Revising a first draft for the first time

Last November I wrote about being half way through writing a first draft of a novel. It did get finished (triumph!) and now I am half way through revising it.

revision of first draft pages
This edit has already taken as long as the entire drafting process (in calendar days – I should have tracked working hours and didn’t) and the single word I would use to describe this process is humbling.

The focus for the first draft was to get it down, just get an entire draft done. Revising (with a patiently waiting small group of ‘first response readers’ standing by tapping their feet) is about all the usual editorial stuff, but the big thing has been to address all the bits that got tagged with “fix this later” or summarised as “something great happens here so they get to blah”.

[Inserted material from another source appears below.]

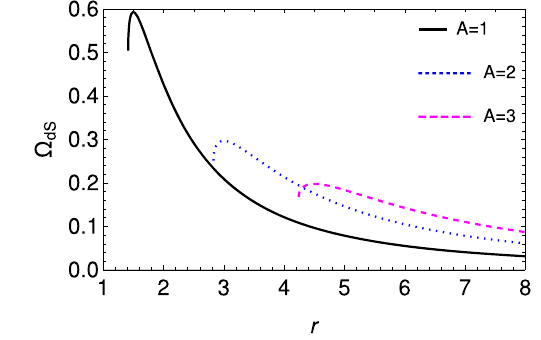
Fig. 3 Variation of geodetic precession (cid:3) dS (unit of ‘length − 1 ’) ver- sus r (unit of ‘length’) for the non-rotating acoustic blacks hole with different A values. It shows that the precession frequency (cid:3) dS initially increases, achieves a peak value and then decreases (until it reaches to √ the orbit of radius r = 2 A ), as the gyro approaches the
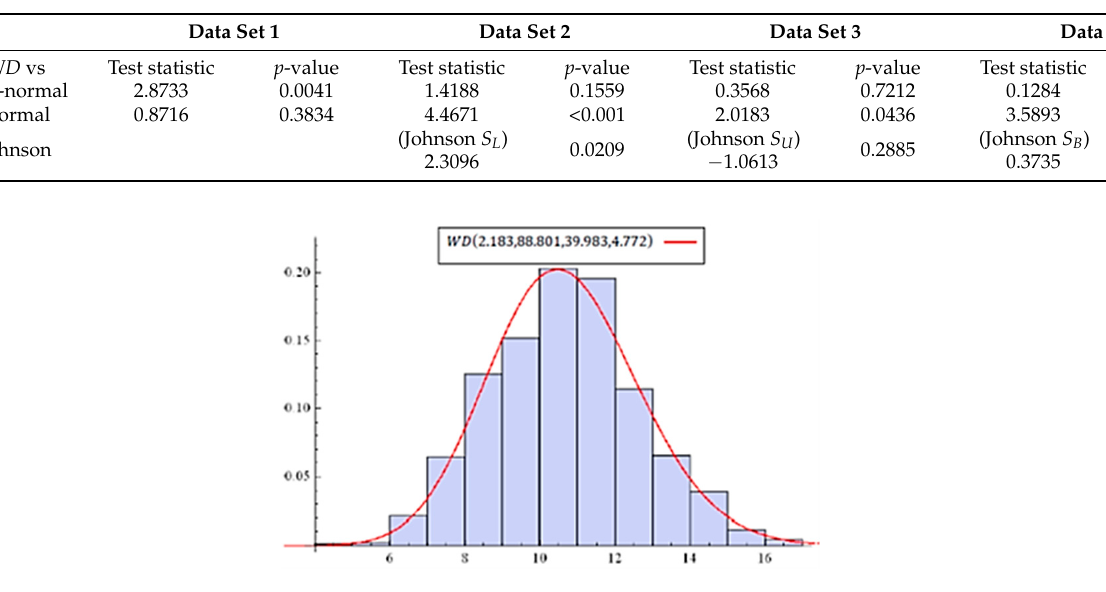
Figure 5. Estimated density of 𝑊𝐷(𝛼, 𝛽, 𝛾, 𝜆) for data set 1.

Those were fine stopgaps at the time and the right thing to do to keep the draft moving, my challenge now in this first mammoth rewrite is to find fresh creative juice to solve the problems I made and then walked away from. Coincidentally nearly all of them are where the story took another turn away from the outline.

Each step away from the outline made the final shape of the story and of the characters different to what I had planned. A better, more interesting, and authentically driven from the characters’ viewpoints story, but different enough that now I feel on my own and overwhelmed trying to patch it seamlessly into a readable experience.

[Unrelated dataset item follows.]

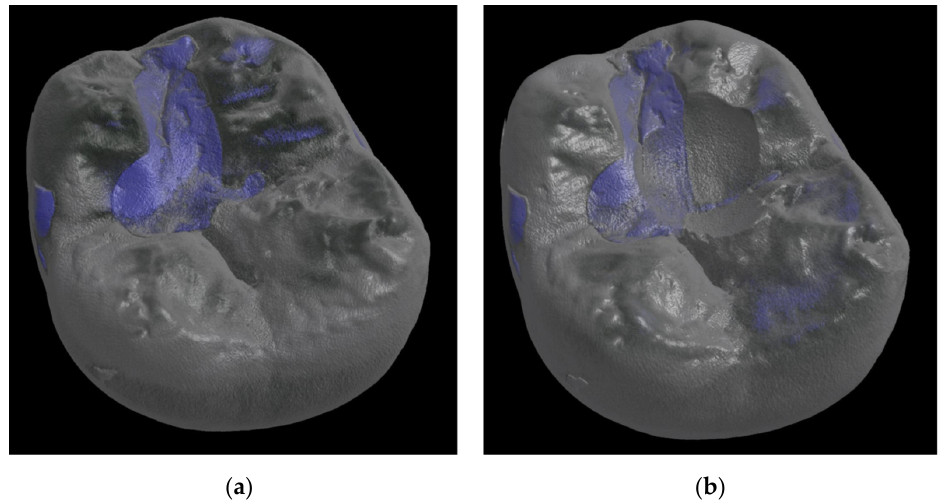
Figure 2. Reconstructed µCT images of a restored tooth to calculate the abrasion volume (DeltaFil— Specimen 8). The µCT images were recorded prior to the chewing simulation ( a ) and after completion of the chewing simulation at 1,200,000 cycles ( b ).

I’m loving the process, by the way, in case that sounded like a moan.

I’m learning too (I can’t help but learn when the red pen tearing the draft apart is my own) which is delightful. This is my first time on a big job. Over the New Year break I took the opportunity to read and re-read a few tips from those who’ve been down this path before me, and they all agreed on one thing “stop procrastinating and get back to work”.

What is your number one tip for taming a first draft?